The drills took place in the South's air defense identification zone southwest of its southern island of Jeju amid tensions caused by the North's launch of two medium-range ballistic missiles (MRBM) on Sunday.
The South's F-35A stealth jets and F-15K fighters also joined the drills.
The training session contributed to enhancing interoperability between the allied forces and strengthening their operational capabilities as the two countries' newest-generation fighters practiced procedures to escort and protect the bomber, a key U.S. strategic asset, according to the ministry.
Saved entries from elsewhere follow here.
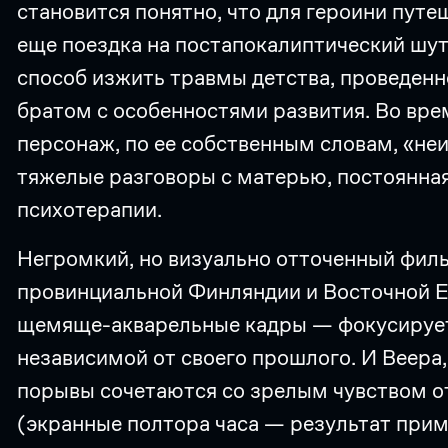
становится понятно, что для героини пут
еще поездка на постапокалиптический шуте
способ изжить травмы детства, проведен
братом с особенностями развития. Во врем
персонаж, по ее собственным словам, «не
тяжелые разговоры с матерью, постоянная
психотерапии.
Негромкий, но визуально отточенный фил
провинциальной Финляндии и Восточной Е
щемяще-акварельные кадры — фокусирует
независимой от своего прошлого. И Веера,
порывы сочетаются со зрелым чувством от
(экранные полтора часа — результат прим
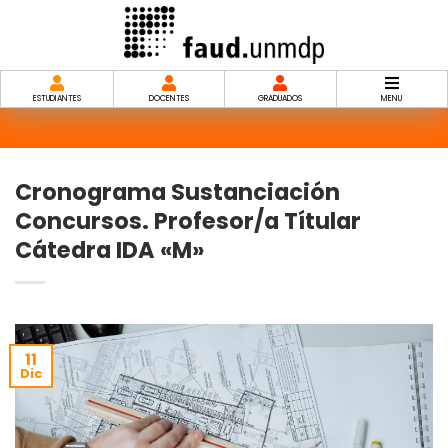
Saltar
al
contenido
ESTUDIANTES
DOCENTES
GRADUADOS
MENU
Cronograma Sustanciación
Concursos. Profesor/a Títular
Cátedra IDA «M»
11
Dic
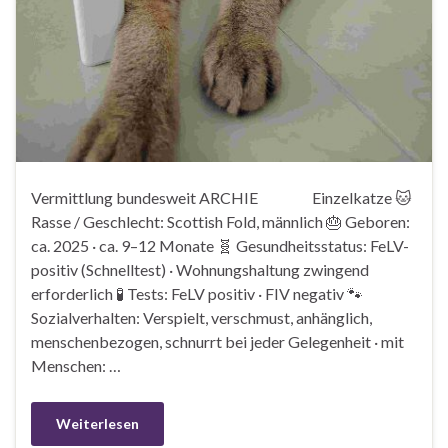
Vermittlung bundesweit ARCHIE Einzelkatze 🐱
Rasse / Geschlecht: Scottish Fold, männlich 🎂 Geboren:
ca. 2025 · ca. 9–12 Monate 🧬 Gesundheitsstatus: FeLV-
positiv (Schnelltest) · Wohnungshaltung zwingend
erforderlich 🧪 Tests: FeLV positiv · FIV negativ 🐾
Sozialverhalten: Verspielt, verschmust, anhänglich,
menschenbezogen, schnurrt bei jeder Gelegenheit · mit
Menschen: …
Weiterlesen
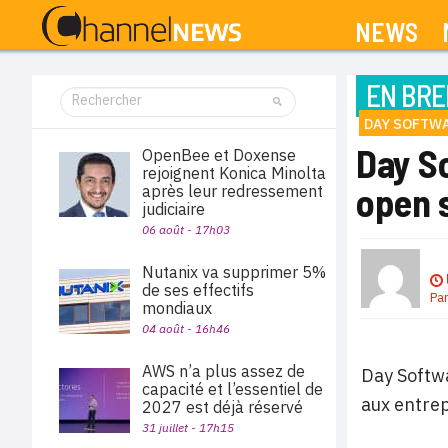
NEWS
EN BRE
DAY SOFTW
Day So
OpenBee et Doxense
rejoignent Konica Minolta
open 
après leur redressement
judiciaire
06 août - 17h03
Nutanix va supprimer 5%
de ses effectifs
Pa
mondiaux
04 août - 16h46
AWS n’a plus assez de
Day Softwa
capacité et l’essentiel de
aux entrep
2027 est déjà réservé
31 juillet - 17h15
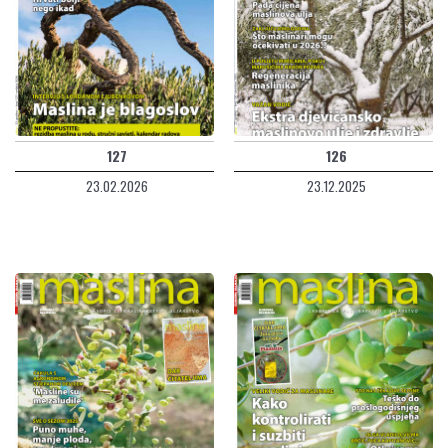
127
126
23.02.2026
23.12.2025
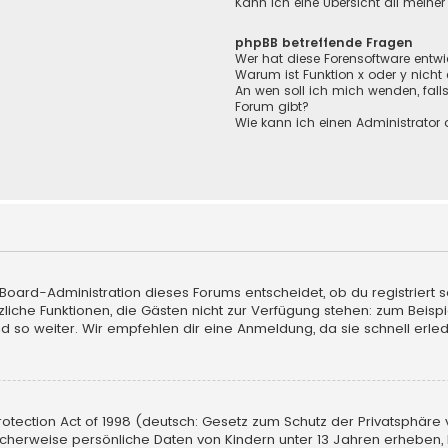
Kann ich eine Übersicht all meine
phpBB betreffende Fragen
Wer hat diese Forensoftware entwi
Warum ist Funktion x oder y nicht
An wen soll ich mich wenden, fall
Forum gibt?
Wie kann ich einen Administrator 
 Board-Administration dieses Forums entscheidet, ob du registriert s
sätzliche Funktionen, die Gästen nicht zur Verfügung stehen: zum Beisp
d so weiter. Wir empfehlen dir eine Anmeldung, da sie schnell erledigt
tection Act of 1998 (deutsch: Gesetz zum Schutz der Privatsphäre vo
licherweise persönliche Daten von Kindern unter 13 Jahren erheben,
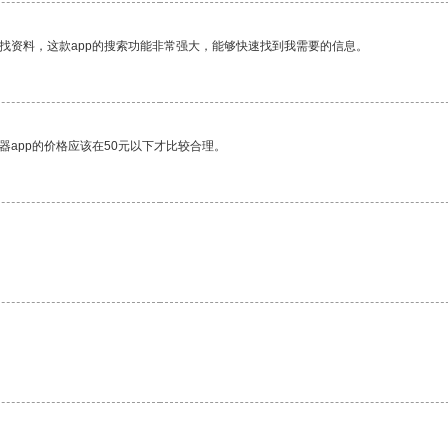
找资料，这款app的搜索功能非常强大，能够快速找到我需要的信息。
器app的价格应该在50元以下才比较合理。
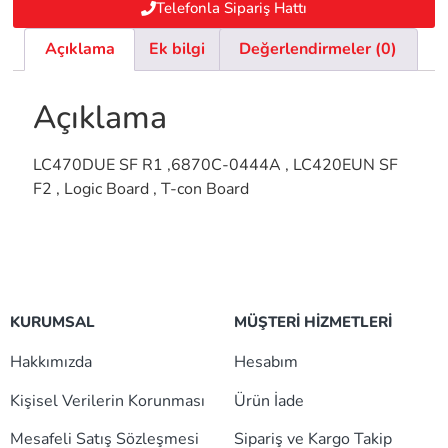
Telefonla Sipariş Hattı
Açıklama
Ek bilgi
Değerlendirmeler (0)
Açıklama
LC470DUE SF R1 ,6870C-0444A , LC420EUN SF
F2 , Logic Board , T-con Board
KURUMSAL
MÜŞTERİ HİZMETLERİ
Hakkımızda
Hesabım
Kişisel Verilerin Korunması
Ürün İade
Mesafeli Satış Sözleşmesi
Sipariş ve Kargo Takip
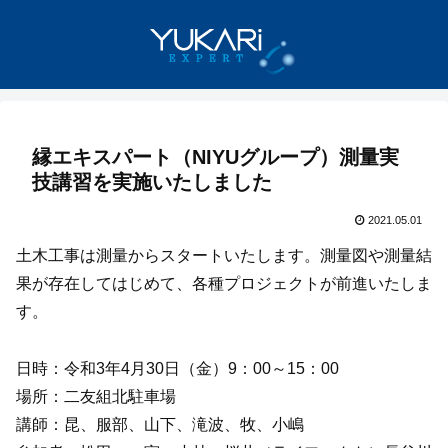
縁エキスパート（NIYUグループ）測量実
技講習を実施いたしました
2021.05.01
土木工事は測量からスタートいたします。測量図や測量結
果が存在してはじめて、各種プロジェクトが前進いたしま
す。
日時：令和3年4月30日（金）9：00～15：00
場所：二友組北駐車場
講師：昆、服部、山下、滝波、牧、小嶋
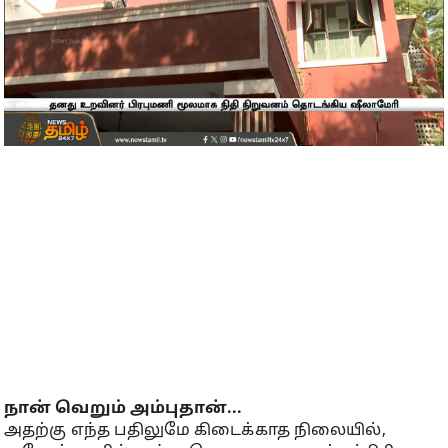
நான் வெறும் அம்புதான்...
அதற்கு எந்த பதிலுமே கிடைக்காத நிலையில்,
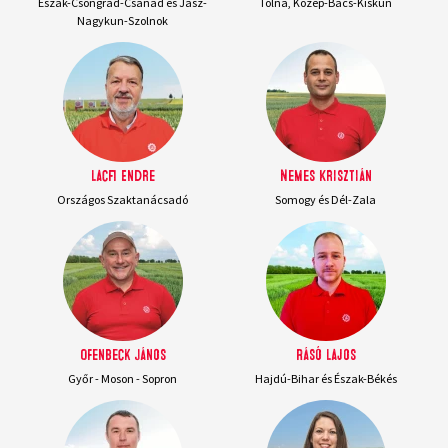
Észak-Csongrád-Csanád és Jász-
Tolna, Közép-Bács-Kiskun
Nagykun-Szolnok
Lacfi Endre
Nemes Krisztián
Országos Szaktanácsadó
Somogy és Dél-Zala
Ofenbeck János
Rásó Lajos
Győr - Moson - Sopron
Hajdú-Bihar és Észak-Békés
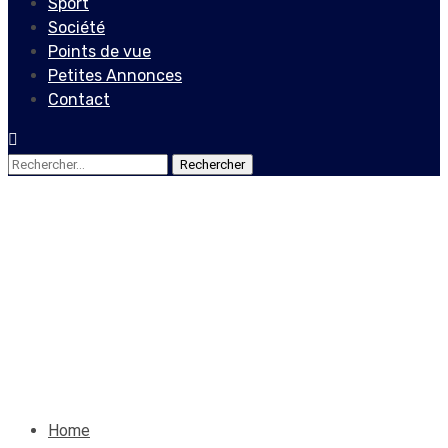
Sport
Société
Points de vue
Petites Annonces
Contact
Rechercher :
Economie
Dame-Marie, pour l’amour
du cacao !
26 février 2022
Le Quotidien News
Home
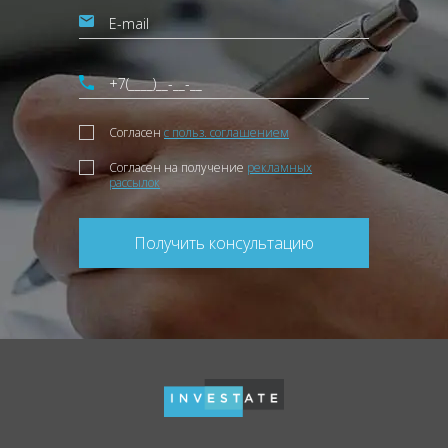
Согласен
с польз. соглашением
Согласен на получение
рекламных
рассылок
Получить консультацию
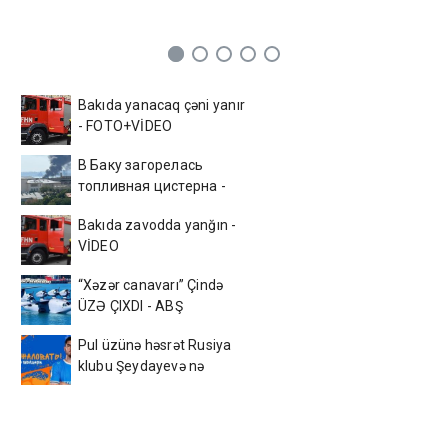
Bakıda yanacaq çəni yanır
- FOTO+VİDEO
В Баку загорелась
топливная цистерна -
ВИДЕО
Bakıda zavodda yanğın -
VİDEO
“Xəzər canavarı” Çində
ÜZƏ ÇIXDI - ABŞ
kəşfiyyatı ŞOKDA
Pul üzünə həsrət Rusiya
klubu Şeydayevə nə
verəcək?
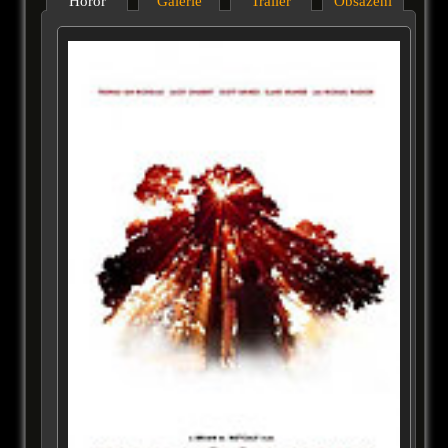
Horor
Galérie
Trailer
Obsazení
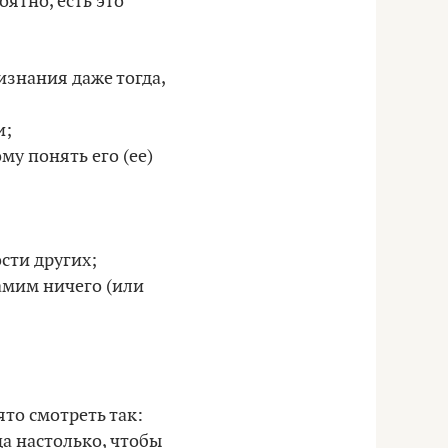
оятно, есть это
изнания даже тогда,
и;
му понять его (ее)
ости других;
самим ничего (или
ято смотреть так:
да настолько, чтобы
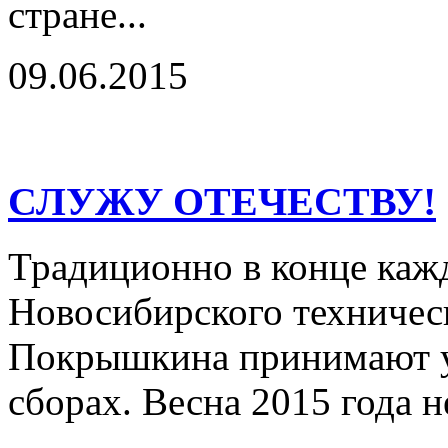
стране...
09.06.2015
СЛУЖУ ОТЕЧЕСТВУ!
Традиционно в конце кажд
Новосибирского техническ
Покрышкина принимают у
сборах. Весна 2015 года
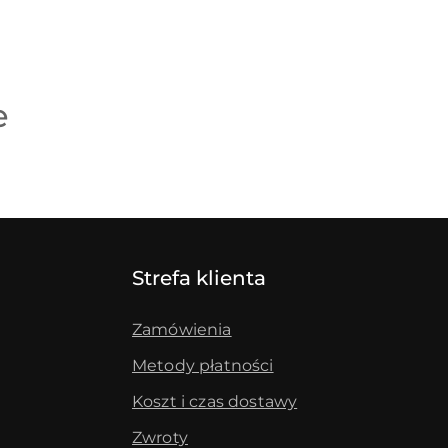
e
Strefa klienta
Zamówienia
Metody płatności
Koszt i czas dostawy
Zwroty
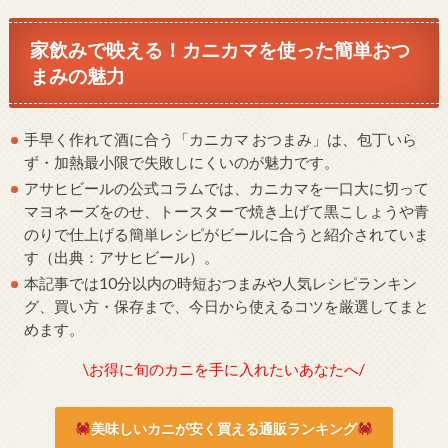
家飲みで映える！カニカマを使った簡単おつ
まみの魅力
手早く作れて酒に合う「カニカマ おつまみ」は、包丁いら
ず・加熱最小限で失敗しにくいのが魅力です。
アサヒビールの公式コラムでは、カニカマを一口大に切って
マヨネーズをのせ、トースターで焼き上げて黒こしょうや青
のりで仕上げる簡単レシピがビールに合うと紹介されていま
す（出典：アサヒビール）。
本記事では10分以内の時短おつまみや人気レシピランキン
グ、買い方・保存まで、今日から使えるコツを厳選してまと
めます。
\お得に旬のカニを手に入れたいあなたへ/
美味しいカニが安く買える通販ランキング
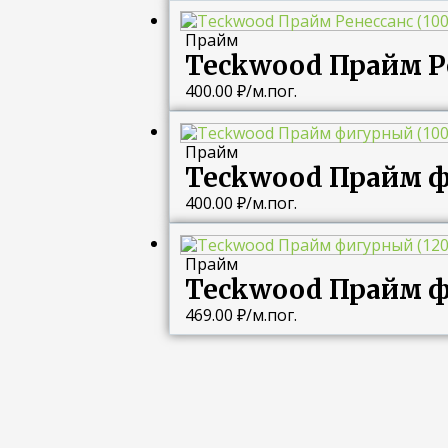
Прайм
Teckwood Прайм Ре
400.00
₽
/м.пог.
Прайм
Teckwood Прайм ф
400.00
₽
/м.пог.
Прайм
Teckwood Прайм ф
469.00
₽
/м.пог.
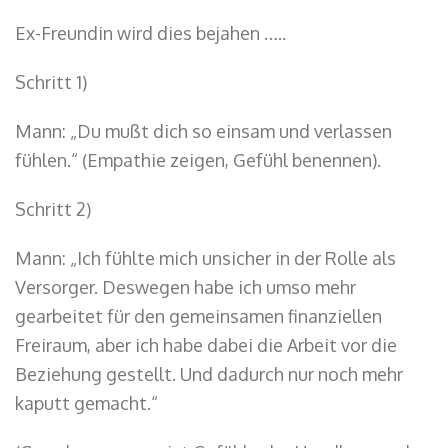
Ex-Freundin wird dies bejahen …..
Schritt 1)
Mann: „Du mußt dich so einsam und verlassen
fühlen.“ (Empathie zeigen, Gefühl benennen).
Schritt 2)
Mann: „Ich fühlte mich unsicher in der Rolle als
Versorger. Deswegen habe ich umso mehr
gearbeitet für den gemeinsamen finanziellen
Freiraum, aber ich habe dabei die Arbeit vor die
Beziehung gestellt. Und dadurch nur noch mehr
kaputt gemacht.“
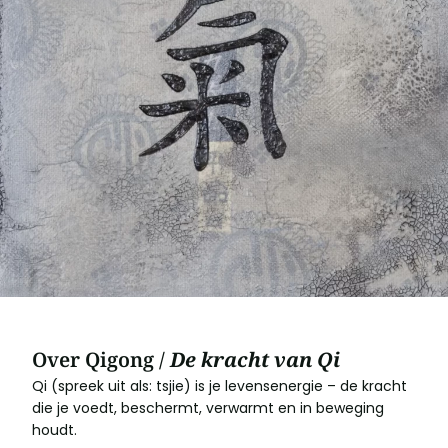
Over Qigong /
De kracht van Qi
Qi (spreek uit als: tsjie) is je levensenergie – de kracht
die je voedt, beschermt, verwarmt en in beweging
houdt.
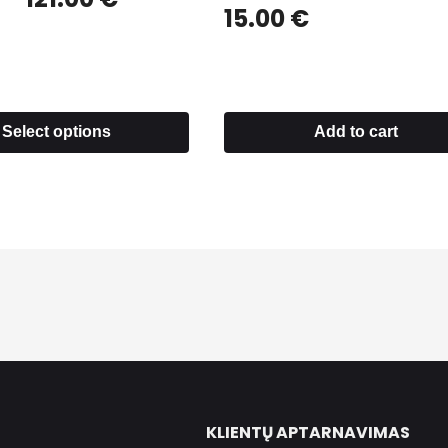
15.00
€
Select options
Add to cart
KLIENTŲ APTARNAVIMAS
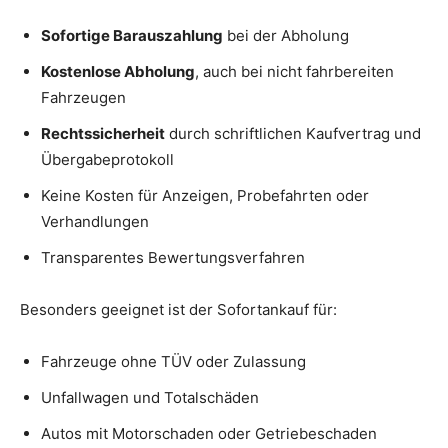
Sofortige Barauszahlung
bei der Abholung
Kostenlose Abholung
, auch bei nicht fahrbereiten
Fahrzeugen
Rechtssicherheit
durch schriftlichen Kaufvertrag und
Übergabeprotokoll
Keine Kosten für Anzeigen, Probefahrten oder
Verhandlungen
Transparentes Bewertungsverfahren
Besonders geeignet ist der Sofortankauf für:
Fahrzeuge ohne TÜV oder Zulassung
Unfallwagen und Totalschäden
Autos mit Motorschaden oder Getriebeschaden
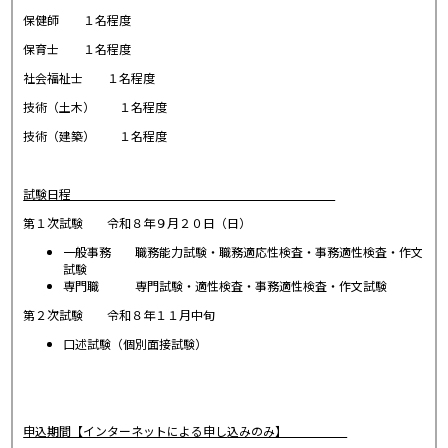
保健師 １名程度
保育士 １名程度
社会福祉士 １名程度
技術（土木） １名程度
技術（建築） １名程度
試験日程
第１次試験 令和８年９月２０日（日）
一般事務 職務能力試験・職務適応性検査・事務適性検査・作文
試験
専門職 専門試験・適性検査・事務適性検査・作文試験
第２次試験 令和８年１１月中旬
口述試験（個別面接試験）
申込期間【インターネットによる申し
込みのみ】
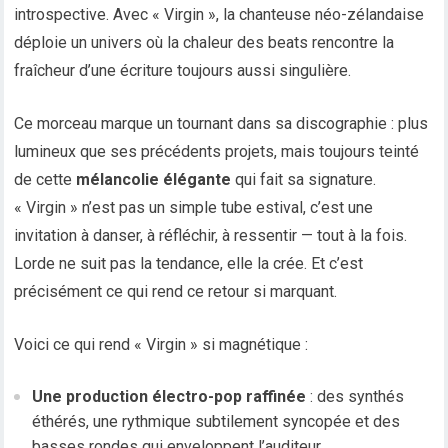
introspective. Avec « Virgin », la chanteuse néo-zélandaise
déploie un univers où la chaleur des beats rencontre la
fraîcheur d’une écriture toujours aussi singulière.
Ce morceau marque un tournant dans sa discographie : plus
lumineux que ses précédents projets, mais toujours teinté
de cette
mélancolie élégante
qui fait sa signature.
« Virgin » n’est pas un simple tube estival, c’est une
invitation à danser, à réfléchir, à ressentir — tout à la fois.
Lorde ne suit pas la tendance, elle la crée. Et c’est
précisément ce qui rend ce retour si marquant.
Voici ce qui rend « Virgin » si magnétique :
Une production électro-pop raffinée
: des synthés
éthérés, une rythmique subtilement syncopée et des
basses rondes qui enveloppent l’auditeur.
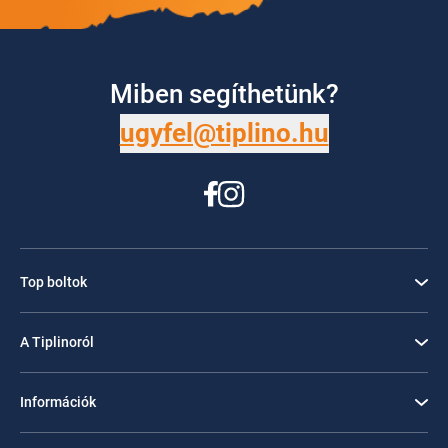
Miben segíthetünk?
ugyfel@tiplino.hu
Top boltok
A Tiplinoról
Információk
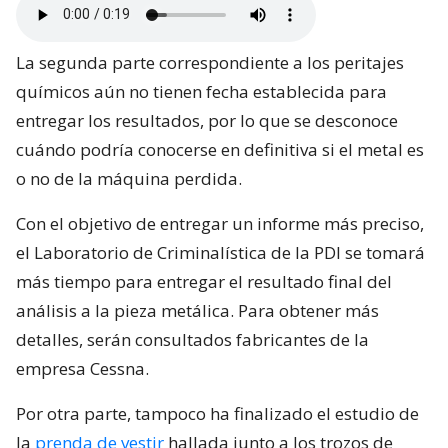
La segunda parte correspondiente a los peritajes
químicos aún no tienen fecha establecida para
entregar los resultados, por lo que se desconoce
cuándo podría conocerse en definitiva si el metal es
o no de la máquina perdida.
Con el objetivo de entregar un informe más preciso,
el Laboratorio de Criminalística de la PDI se tomará
más tiempo para entregar el resultado final del
análisis a la pieza metálica. Para obtener más
detalles, serán consultados fabricantes de la
empresa Cessna.
Por otra parte, tampoco ha finalizado el estudio de
la
prenda de vestir
hallada junto a los trozos de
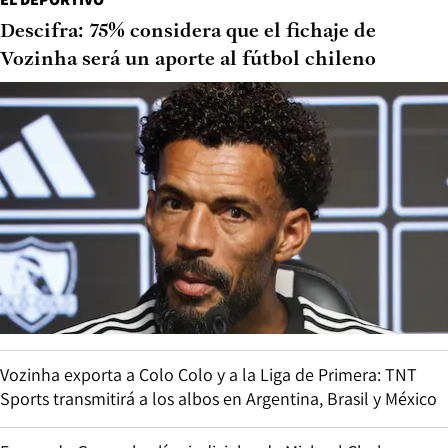
Descifra: 75% considera que el fichaje de
Vozinha será un aporte al fútbol chileno
Vozinha exporta a Colo Colo y a la Liga de Primera: TNT
Sports transmitirá a los albos en Argentina, Brasil y México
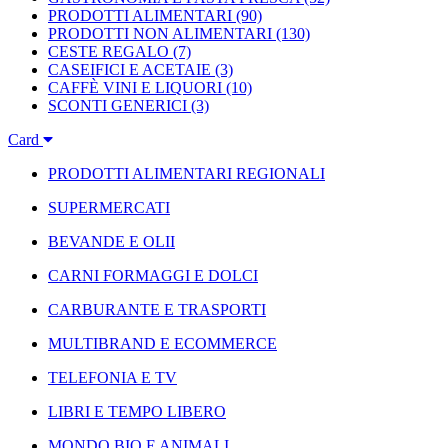
PRODOTTI ALIMENTARI
(90)
PRODOTTI NON ALIMENTARI
(130)
CESTE REGALO
(7)
CASEIFICI E ACETAIE
(3)
CAFFÈ VINI E LIQUORI
(10)
SCONTI GENERICI
(3)
Card
PRODOTTI ALIMENTARI REGIONALI
SUPERMERCATI
BEVANDE E OLII
CARNI FORMAGGI E DOLCI
CARBURANTE E TRASPORTI
MULTIBRAND E ECOMMERCE
TELEFONIA E TV
LIBRI E TEMPO LIBERO
MONDO BIO E ANIMALI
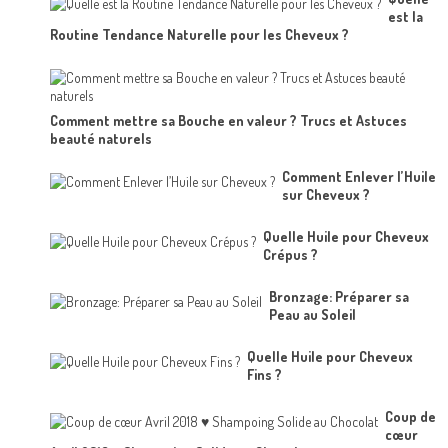
est la
Routine Tendance Naturelle pour les Cheveux ?
Comment mettre sa Bouche en valeur ? Trucs et Astuces
beauté naturels
Comment Enlever l’Huile
sur Cheveux ?
Quelle Huile pour Cheveux
Crépus ?
Bronzage: Préparer sa
Peau au Soleil
Quelle Huile pour Cheveux
Fins ?
Coup de
cœur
This week, the F-22 jets from Kadena Air Base in Okinawa, Japan, are to deploy to Kunsan Air Base in Gunsan, 275 kilometers south of Seoul. They are to engage in separate drills with the South's F-35A jets to strengthen capabilities to respond to the North's nuclear and missile threats, the ministry said.
The U.S. F-22 jets previously visited the South for air drills in 2018.
"The deployment of the B-52H and F-22 fighters this time is part of an effort to reinforce the credibility of the U.S.' extended deterrence," the ministry said in a press release.
Extended deterrence refers to the U.S.' commitment to using a full range of its military capabilities, including nuclear, to defend its ally.
The ministry made the remarks referring to an agreement from the allies' defense ministerial talks last month to increase the frequency and intensity in the deployment of U.S. strategic assets to the Korean Peninsula.
"The South and the U.S. will further solidify the combined defense posture of the South Korea-U.S. alliance regarding the North's nuclear and missile threats by continuing to strengthen the alliance's capabilities and posture, including the U.S.' extended deterrence," the ministry said.
The South Korean military described Sunday's missile launch by the North as that of MRBMs. But the North claimed the launch was part of a reconnaissance satellite development effort.
The launch was conducted at the North's key western rocket launch site in Tongchang-ri, where the North claimed to have tested a "high-thrust solid-fuel" rocket motor last week to develop another "new-type strategic weapon system."
The motor test was seen as part of Pyongyang's push to develop a solid-fuel intercontinental ballistic missile, which takes less launch preparation time than a liquid-fuel one that requires fuel injection and other procedures.